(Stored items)
* Start *
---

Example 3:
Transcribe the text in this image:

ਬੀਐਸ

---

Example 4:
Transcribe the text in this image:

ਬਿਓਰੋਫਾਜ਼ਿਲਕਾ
* End *
What you should do — Update the listing by replacing every "Transcribe" with "Write out", leaving everything else as it is.

Output below —
---

Example 3:
Write out the text in this image:

ਬੀਐਸ

---

Example 4:
Write out the text in this image:

ਬਿਓਰੋਫਾਜ਼ਿਲਕਾ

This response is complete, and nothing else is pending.